AIM OF THE TASK: Copy every line of the records below that holds the word "filterUnits".

[EXTRACTED MATERIAL — start]

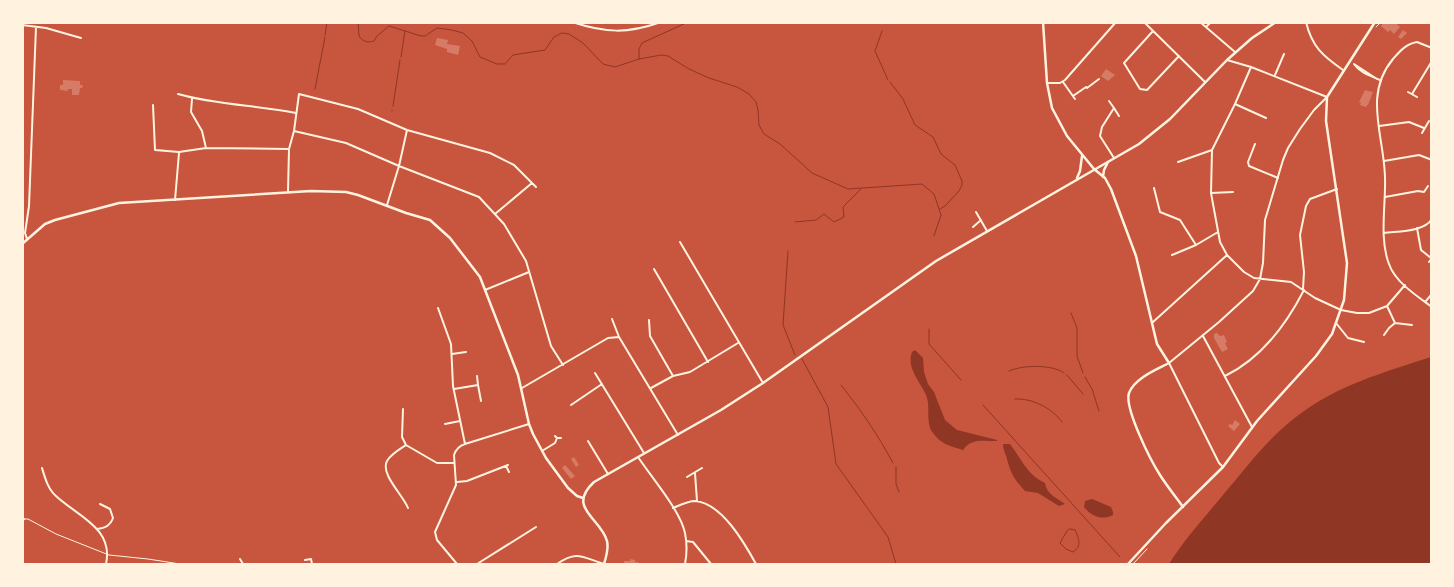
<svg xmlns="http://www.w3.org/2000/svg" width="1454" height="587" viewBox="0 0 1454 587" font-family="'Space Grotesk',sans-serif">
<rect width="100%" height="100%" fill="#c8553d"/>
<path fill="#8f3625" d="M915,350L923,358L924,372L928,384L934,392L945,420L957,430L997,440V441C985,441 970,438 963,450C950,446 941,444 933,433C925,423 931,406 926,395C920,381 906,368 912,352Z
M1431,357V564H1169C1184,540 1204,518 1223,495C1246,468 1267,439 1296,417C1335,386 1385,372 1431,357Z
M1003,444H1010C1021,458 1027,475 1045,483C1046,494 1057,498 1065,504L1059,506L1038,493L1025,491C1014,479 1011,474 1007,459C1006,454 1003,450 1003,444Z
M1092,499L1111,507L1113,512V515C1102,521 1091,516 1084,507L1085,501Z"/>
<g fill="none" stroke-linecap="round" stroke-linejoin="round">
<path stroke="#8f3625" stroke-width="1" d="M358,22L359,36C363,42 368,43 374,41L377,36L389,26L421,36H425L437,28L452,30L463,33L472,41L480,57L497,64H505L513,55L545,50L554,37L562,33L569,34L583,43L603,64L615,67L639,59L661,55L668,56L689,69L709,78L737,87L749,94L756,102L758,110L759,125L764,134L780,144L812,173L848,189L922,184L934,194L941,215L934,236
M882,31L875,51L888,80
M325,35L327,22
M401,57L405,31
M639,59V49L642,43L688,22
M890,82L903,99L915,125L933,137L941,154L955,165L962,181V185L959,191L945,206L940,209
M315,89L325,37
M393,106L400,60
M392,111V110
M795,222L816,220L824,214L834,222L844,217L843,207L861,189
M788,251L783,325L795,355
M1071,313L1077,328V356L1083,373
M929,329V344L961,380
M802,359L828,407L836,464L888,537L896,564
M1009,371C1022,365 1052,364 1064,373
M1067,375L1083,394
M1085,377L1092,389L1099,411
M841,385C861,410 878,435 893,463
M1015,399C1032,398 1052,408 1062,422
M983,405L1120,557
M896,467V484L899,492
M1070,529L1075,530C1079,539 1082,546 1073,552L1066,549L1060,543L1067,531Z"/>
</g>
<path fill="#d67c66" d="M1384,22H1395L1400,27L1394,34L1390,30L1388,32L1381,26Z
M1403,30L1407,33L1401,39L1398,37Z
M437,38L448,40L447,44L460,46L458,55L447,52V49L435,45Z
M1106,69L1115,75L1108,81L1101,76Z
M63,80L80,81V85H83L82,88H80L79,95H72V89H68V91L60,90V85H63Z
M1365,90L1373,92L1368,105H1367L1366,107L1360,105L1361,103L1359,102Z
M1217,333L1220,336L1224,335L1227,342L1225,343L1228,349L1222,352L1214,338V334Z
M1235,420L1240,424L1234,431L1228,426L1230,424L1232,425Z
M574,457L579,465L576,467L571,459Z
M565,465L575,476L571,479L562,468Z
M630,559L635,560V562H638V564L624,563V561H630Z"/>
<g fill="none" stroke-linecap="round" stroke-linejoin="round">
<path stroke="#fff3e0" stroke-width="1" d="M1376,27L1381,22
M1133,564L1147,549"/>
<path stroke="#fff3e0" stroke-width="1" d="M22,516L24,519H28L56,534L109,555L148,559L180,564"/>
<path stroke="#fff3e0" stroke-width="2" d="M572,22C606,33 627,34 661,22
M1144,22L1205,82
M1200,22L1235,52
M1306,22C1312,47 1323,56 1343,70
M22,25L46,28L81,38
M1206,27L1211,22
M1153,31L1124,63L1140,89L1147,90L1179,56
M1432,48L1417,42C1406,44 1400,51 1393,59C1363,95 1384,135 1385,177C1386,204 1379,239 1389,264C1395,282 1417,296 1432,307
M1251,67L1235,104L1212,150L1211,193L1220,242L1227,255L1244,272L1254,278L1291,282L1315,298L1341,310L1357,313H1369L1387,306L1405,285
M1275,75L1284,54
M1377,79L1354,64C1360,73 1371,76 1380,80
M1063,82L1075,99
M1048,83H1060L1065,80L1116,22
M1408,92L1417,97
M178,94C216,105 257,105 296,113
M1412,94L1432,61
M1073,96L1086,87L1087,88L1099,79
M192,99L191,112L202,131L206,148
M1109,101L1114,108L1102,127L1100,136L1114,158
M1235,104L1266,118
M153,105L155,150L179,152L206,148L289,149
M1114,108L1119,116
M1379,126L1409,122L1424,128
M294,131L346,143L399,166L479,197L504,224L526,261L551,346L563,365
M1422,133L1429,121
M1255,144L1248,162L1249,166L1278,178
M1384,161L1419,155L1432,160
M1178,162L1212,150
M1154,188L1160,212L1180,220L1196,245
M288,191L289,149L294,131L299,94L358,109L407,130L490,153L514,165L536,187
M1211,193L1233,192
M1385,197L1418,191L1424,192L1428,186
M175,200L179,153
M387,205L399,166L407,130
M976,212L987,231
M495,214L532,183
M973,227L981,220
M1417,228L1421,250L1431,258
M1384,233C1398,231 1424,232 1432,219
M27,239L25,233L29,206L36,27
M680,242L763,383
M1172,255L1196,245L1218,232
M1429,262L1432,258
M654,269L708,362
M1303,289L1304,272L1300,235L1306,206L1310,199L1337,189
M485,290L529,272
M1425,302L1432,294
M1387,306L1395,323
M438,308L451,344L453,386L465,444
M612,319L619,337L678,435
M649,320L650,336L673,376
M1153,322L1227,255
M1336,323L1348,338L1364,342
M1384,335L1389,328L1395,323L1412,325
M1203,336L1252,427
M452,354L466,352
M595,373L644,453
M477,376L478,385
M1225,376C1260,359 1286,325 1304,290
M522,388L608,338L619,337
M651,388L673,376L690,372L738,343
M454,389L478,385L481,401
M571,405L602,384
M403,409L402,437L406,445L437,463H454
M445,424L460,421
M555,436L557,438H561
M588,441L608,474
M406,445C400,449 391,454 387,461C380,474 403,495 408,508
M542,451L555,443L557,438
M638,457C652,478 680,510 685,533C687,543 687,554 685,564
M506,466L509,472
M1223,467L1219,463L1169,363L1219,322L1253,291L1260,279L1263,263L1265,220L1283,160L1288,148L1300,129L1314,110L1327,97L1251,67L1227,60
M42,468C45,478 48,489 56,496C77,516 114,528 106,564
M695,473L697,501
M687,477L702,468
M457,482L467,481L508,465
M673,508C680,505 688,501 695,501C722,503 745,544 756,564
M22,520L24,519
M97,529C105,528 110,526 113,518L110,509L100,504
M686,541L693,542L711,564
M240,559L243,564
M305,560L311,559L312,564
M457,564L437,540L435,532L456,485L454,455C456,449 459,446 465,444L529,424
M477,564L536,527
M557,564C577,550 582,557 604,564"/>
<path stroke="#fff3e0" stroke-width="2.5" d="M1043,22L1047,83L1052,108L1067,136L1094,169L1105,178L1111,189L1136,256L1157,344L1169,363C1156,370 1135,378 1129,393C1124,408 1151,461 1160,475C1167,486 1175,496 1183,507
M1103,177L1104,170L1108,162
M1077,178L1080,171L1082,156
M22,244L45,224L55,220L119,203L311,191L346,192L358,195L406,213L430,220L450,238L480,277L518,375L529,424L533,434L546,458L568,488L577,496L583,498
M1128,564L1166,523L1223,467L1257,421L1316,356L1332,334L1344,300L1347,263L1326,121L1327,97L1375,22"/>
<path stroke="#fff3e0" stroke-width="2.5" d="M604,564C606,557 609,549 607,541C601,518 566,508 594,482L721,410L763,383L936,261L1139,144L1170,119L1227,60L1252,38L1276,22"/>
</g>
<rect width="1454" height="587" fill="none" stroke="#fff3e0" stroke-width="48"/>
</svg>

[EXTRACTED MATERIAL — finish]
[EXTRACTED MATERIAL — start]

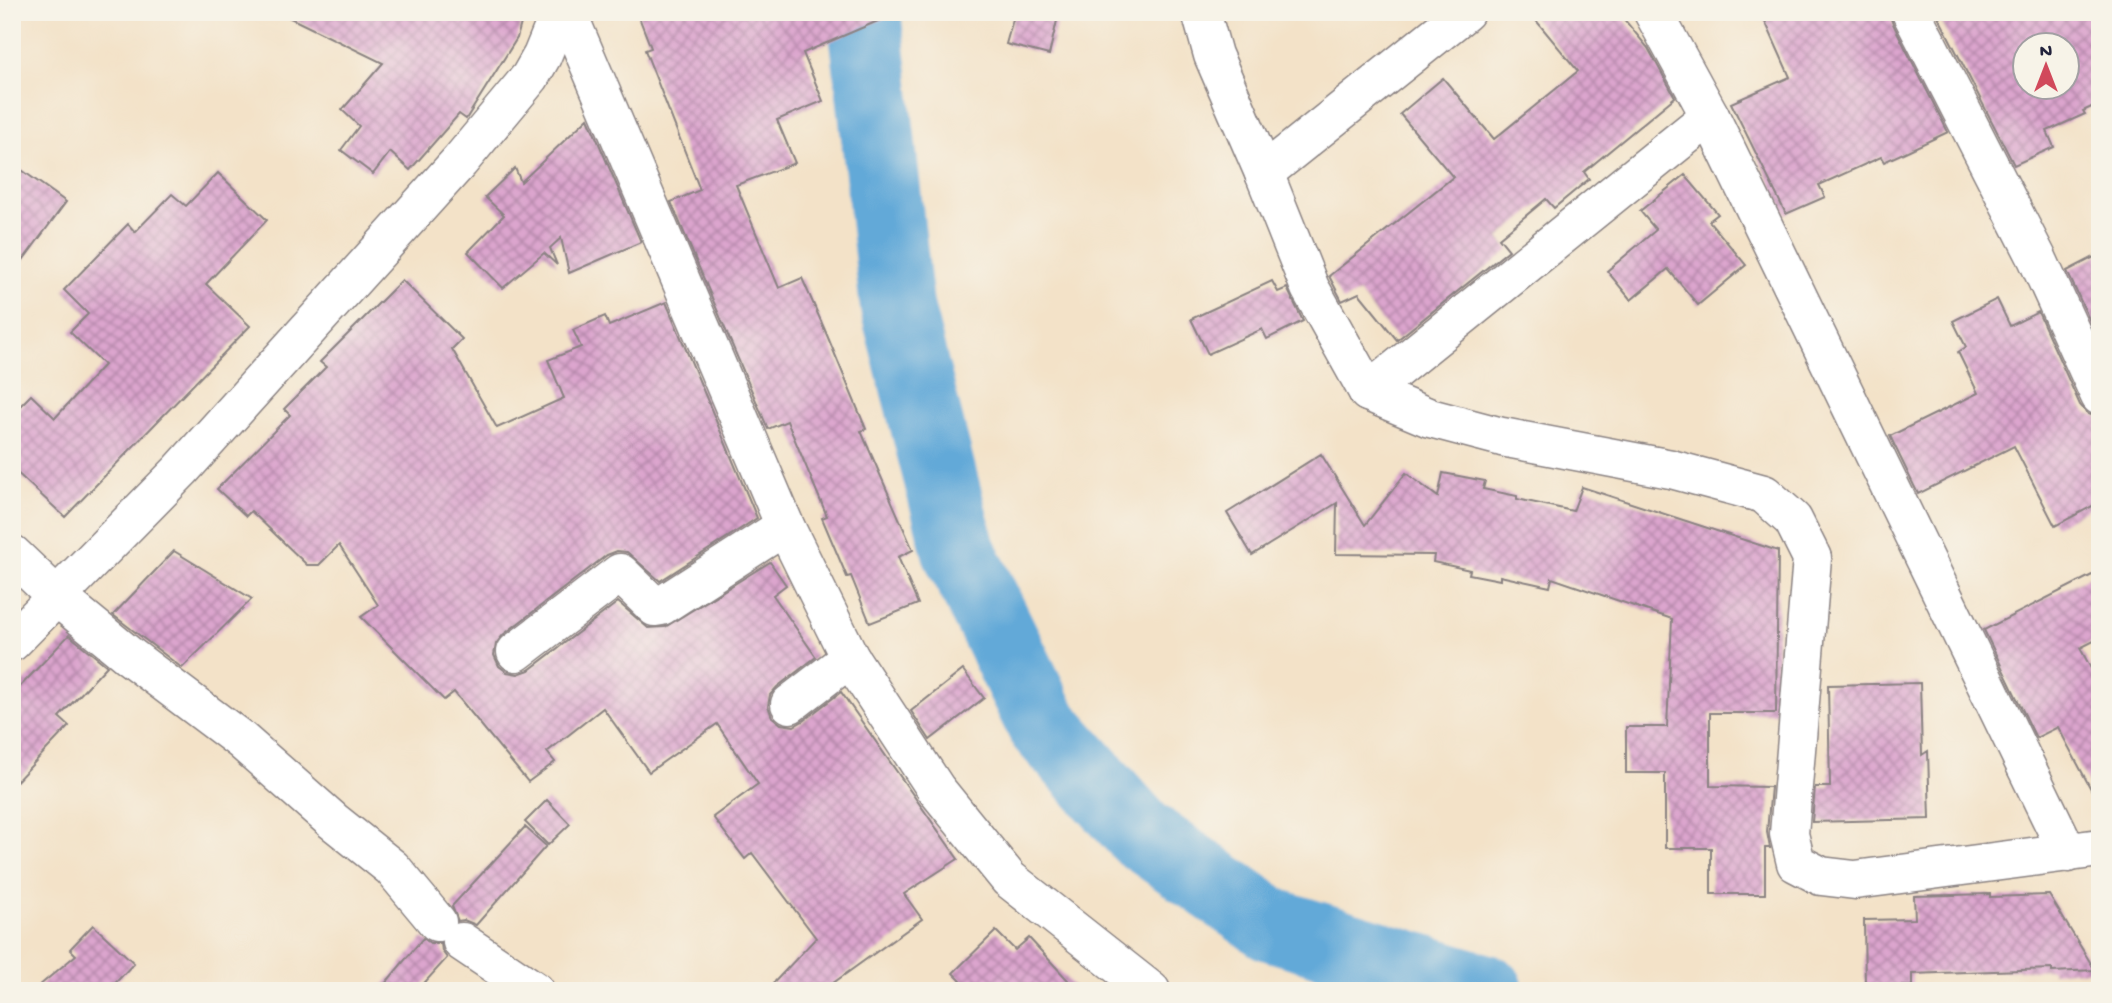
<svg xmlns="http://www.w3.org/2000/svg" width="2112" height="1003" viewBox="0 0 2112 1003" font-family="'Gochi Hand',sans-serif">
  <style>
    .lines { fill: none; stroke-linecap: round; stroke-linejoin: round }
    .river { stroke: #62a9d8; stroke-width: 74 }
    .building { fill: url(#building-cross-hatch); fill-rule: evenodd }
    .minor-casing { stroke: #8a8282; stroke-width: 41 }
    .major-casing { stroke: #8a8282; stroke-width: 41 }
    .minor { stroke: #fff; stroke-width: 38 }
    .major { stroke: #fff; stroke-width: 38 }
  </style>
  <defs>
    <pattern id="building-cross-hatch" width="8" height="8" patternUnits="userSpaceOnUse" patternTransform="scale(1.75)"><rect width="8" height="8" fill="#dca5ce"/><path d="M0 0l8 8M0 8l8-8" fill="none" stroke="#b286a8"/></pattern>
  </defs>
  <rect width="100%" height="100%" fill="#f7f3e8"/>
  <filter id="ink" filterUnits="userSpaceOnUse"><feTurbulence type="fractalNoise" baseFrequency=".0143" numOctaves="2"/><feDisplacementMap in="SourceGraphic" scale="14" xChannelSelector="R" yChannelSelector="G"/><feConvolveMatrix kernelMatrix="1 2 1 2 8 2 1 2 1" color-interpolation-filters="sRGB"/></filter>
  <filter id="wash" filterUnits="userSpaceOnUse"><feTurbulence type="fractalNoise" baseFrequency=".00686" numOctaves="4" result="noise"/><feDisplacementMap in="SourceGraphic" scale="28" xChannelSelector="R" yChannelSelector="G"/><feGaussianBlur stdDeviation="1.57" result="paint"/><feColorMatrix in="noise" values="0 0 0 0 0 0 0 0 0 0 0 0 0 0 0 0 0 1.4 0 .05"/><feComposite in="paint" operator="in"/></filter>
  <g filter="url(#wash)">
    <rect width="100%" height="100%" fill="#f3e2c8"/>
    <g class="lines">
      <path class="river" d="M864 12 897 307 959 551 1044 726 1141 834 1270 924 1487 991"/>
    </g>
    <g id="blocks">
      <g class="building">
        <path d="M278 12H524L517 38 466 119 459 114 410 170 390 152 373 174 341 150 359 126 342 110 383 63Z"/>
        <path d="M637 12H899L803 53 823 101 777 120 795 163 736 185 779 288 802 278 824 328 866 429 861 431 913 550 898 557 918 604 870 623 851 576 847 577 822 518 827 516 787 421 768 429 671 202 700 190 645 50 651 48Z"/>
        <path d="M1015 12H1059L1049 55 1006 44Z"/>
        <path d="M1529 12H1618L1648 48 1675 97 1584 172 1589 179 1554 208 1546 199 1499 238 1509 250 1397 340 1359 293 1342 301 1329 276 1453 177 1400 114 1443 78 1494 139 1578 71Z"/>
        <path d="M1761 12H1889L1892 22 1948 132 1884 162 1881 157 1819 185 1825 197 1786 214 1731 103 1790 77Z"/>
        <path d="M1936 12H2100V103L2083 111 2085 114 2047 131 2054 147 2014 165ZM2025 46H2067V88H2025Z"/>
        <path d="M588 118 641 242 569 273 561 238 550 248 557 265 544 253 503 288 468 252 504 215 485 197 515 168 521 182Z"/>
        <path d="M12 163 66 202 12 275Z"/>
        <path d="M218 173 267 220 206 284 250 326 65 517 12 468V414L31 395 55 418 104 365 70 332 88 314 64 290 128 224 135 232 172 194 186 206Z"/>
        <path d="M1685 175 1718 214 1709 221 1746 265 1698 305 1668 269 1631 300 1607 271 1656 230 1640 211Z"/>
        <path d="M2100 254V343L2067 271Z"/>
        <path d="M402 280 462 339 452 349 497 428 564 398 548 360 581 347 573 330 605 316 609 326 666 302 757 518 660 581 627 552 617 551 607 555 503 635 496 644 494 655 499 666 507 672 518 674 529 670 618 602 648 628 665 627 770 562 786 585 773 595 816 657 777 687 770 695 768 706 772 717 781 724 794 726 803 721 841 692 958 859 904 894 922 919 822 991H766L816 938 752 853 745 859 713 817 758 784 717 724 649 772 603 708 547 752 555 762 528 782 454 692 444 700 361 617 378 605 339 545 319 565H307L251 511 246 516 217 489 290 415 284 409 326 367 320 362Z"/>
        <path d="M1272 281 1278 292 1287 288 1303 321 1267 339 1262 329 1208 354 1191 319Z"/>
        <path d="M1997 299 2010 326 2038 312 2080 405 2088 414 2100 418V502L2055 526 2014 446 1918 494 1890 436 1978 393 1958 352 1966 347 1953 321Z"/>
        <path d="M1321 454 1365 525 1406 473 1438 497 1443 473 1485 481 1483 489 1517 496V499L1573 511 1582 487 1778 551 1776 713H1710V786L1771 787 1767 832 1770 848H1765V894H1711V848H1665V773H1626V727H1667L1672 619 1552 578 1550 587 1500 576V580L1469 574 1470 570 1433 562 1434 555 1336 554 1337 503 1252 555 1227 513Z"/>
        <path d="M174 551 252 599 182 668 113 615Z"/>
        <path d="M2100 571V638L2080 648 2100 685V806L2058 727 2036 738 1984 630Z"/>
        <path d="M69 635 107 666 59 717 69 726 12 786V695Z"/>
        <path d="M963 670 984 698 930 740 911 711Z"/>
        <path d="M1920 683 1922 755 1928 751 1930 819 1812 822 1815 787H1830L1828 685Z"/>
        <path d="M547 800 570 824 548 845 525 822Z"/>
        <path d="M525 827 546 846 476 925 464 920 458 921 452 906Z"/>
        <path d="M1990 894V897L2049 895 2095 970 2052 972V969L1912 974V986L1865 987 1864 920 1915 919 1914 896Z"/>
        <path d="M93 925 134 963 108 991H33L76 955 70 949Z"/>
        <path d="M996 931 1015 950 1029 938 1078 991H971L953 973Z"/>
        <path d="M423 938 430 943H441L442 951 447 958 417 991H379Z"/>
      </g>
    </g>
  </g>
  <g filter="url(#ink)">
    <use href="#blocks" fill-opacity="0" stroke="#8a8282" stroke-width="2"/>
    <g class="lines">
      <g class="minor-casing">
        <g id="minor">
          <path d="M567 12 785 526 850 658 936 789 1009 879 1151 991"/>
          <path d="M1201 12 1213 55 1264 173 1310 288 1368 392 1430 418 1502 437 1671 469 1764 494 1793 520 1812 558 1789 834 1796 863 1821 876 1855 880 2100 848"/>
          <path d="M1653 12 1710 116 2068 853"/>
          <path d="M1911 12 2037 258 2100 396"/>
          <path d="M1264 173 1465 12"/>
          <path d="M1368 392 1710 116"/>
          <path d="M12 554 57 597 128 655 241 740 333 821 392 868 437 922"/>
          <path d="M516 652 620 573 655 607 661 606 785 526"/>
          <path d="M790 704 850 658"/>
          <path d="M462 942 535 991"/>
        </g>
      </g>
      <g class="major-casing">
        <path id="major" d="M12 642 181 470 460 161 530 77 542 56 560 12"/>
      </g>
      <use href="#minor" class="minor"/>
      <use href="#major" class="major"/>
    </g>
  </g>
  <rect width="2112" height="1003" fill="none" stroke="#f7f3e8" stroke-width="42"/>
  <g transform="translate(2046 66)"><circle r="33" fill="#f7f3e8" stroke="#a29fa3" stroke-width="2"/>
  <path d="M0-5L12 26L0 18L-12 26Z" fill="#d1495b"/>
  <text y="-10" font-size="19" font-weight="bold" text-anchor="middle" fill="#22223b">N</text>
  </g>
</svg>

[EXTRACTED MATERIAL — finish]

RESULT:
  <filter id="ink" filterUnits="userSpaceOnUse"><feTurbulence type="fractalNoise" baseFrequency=".0143" numOctaves="2"/><feDisplacementMap in="SourceGraphic" scale="14" xChannelSelector="R" yChannelSelector="G"/><feConvolveMatrix kernelMatrix="1 2 1 2 8 2 1 2 1" color-interpolation-filters="sRGB"/></filter>
  <filter id="wash" filterUnits="userSpaceOnUse"><feTurbulence type="fractalNoise" baseFrequency=".00686" numOctaves="4" result="noise"/><feDisplacementMap in="SourceGraphic" scale="28" xChannelSelector="R" yChannelSelector="G"/><feGaussianBlur stdDeviation="1.57" result="paint"/><feColorMatrix in="noise" values="0 0 0 0 0 0 0 0 0 0 0 0 0 0 0 0 0 1.4 0 .05"/><feComposite in="paint" operator="in"/></filter>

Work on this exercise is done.